Lessons From a Laundromat
We made the big 1/2 mile move today. Technically yesterday. My days are really afternoons and nights. I went to bed at 10 instead of 5 a.m. and I’m oddly off kilter tonight. The move went without a hitch (or rather, the hitch worked just swell) and we only had one minor mishap. I’ll write about that when I can think in whole sentences again.
This shot clearly was not taken anywhere near Cuero, which is our closest city (pop. 6500). I wrote this a while back on a short-lived blog I started in Oregon.
The lessons continue, even if I no longer have to go to the laundromat (oh, and I am 55 now so I hope I’ve done some changing).
I made my weekly trip to the Laundromat. Surprisingly, I was the only person who choose to spend their sunny Saturday afternoon soaking and tumbling at the Duds and Suds. Since I forgot my book, I resorted to my typical fall-back mode of ‘straightening things’. It’s actually a pretty clean laundromat, so all I could think of to do was organize – maybe even alphabetize- the magazine rack.
Shuffling the magazines, I found quite a variety of reading materials:
The Holy Bible (KJV)
Our Daily Bread
The American Legion
Allen Brother’s (The Great Steakhouse Steaks)
ACLU: At War with America
The New Yorker
Handy: The Handyman Club of America
The Progressive Farmer
Voice of the Martyrs
My first thought was: I’ll bet the folks who donated these wouldn’t much like each other. I’m afraid the reason I thought that will become too clear in another paragraph. It’s always easy for me to make obvious, or even profound life applications for others.
There are those whom I know that read The Daily Bread that think the ACLU is the devil’s spawn (literally), and believe AARP is almost as evil. I also know folks who order from Cabala’s and have nothing but scorn for anyone who would read Popular Science.
I don’t know anyone (as far as I know) that reads The Progressive Farmer, so I have no idea how they might feel about Allen Brother’s Steaks.
But the small-minded, bigotry just jumps right out at you, doesn’t it?
And there I stood, thinking that exact thing. I started thinking about whether or not I would like the people who donated certain selections. Really, Debbie? Based on what magazines they read?
I found myself drowning in the misconception that other people should share my enlightened views. And if not, well, possibly they wouldn’t make very charming dinner companions.
Funny that I remember feeling that way at 15 and 25 and 35 and 45 and since I’m not 55 yet, maybe this is the time for a change.
Change doesn’t come as easily to me in the rest of life as it does at the Laundromat. There my old currency is converted into something shiny and useful and helpful with the power, along with just a tiny bit of potion, to cleanse and restore.
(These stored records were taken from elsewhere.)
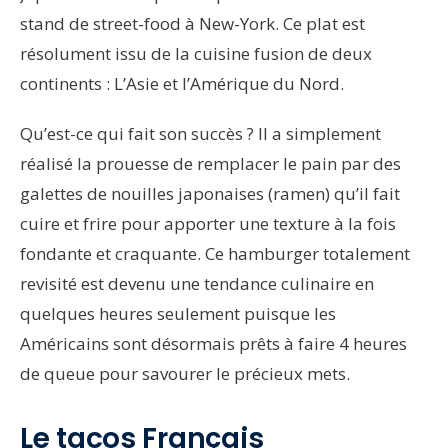
stand de street-food à New-York. Ce plat est
résolument issu de la cuisine fusion de deux
continents : L’Asie et l’Amérique du Nord.
Qu’est-ce qui fait son succès ? Il a simplement
réalisé la prouesse de remplacer le pain par des
galettes de nouilles japonaises (ramen) qu’il fait
cuire et frire pour apporter une texture à la fois
fondante et craquante. Ce hamburger totalement
revisité est devenu une tendance culinaire en
quelques heures seulement puisque les
Américains sont désormais prêts à faire 4 heures
de queue pour savourer le précieux mets.
Le tacos Français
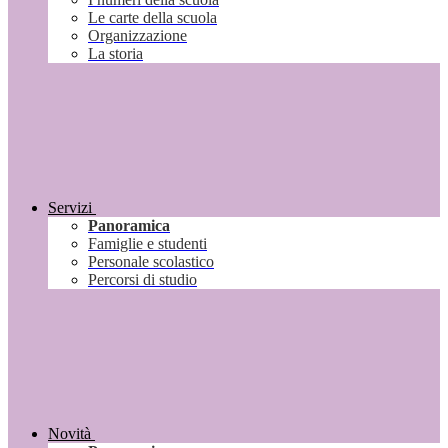
Le carte della scuola
Organizzazione
La storia
Servizi
Panoramica
Famiglie e studenti
Personale scolastico
Percorsi di studio
Novità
I’m ready to change. I don’t want to read a bumper sticker and think: Doubt he’d be my cup of tea or form opinions of people based on their yard signs. The rush to judgement that I have to keep in check is the sign of a very small heart in a very large world.
Change. It’s time for some. The old still has it’s place, there’s room for so much new.
Any time I think I have the corner on the truth, it’s probably time to take a different fork in the road!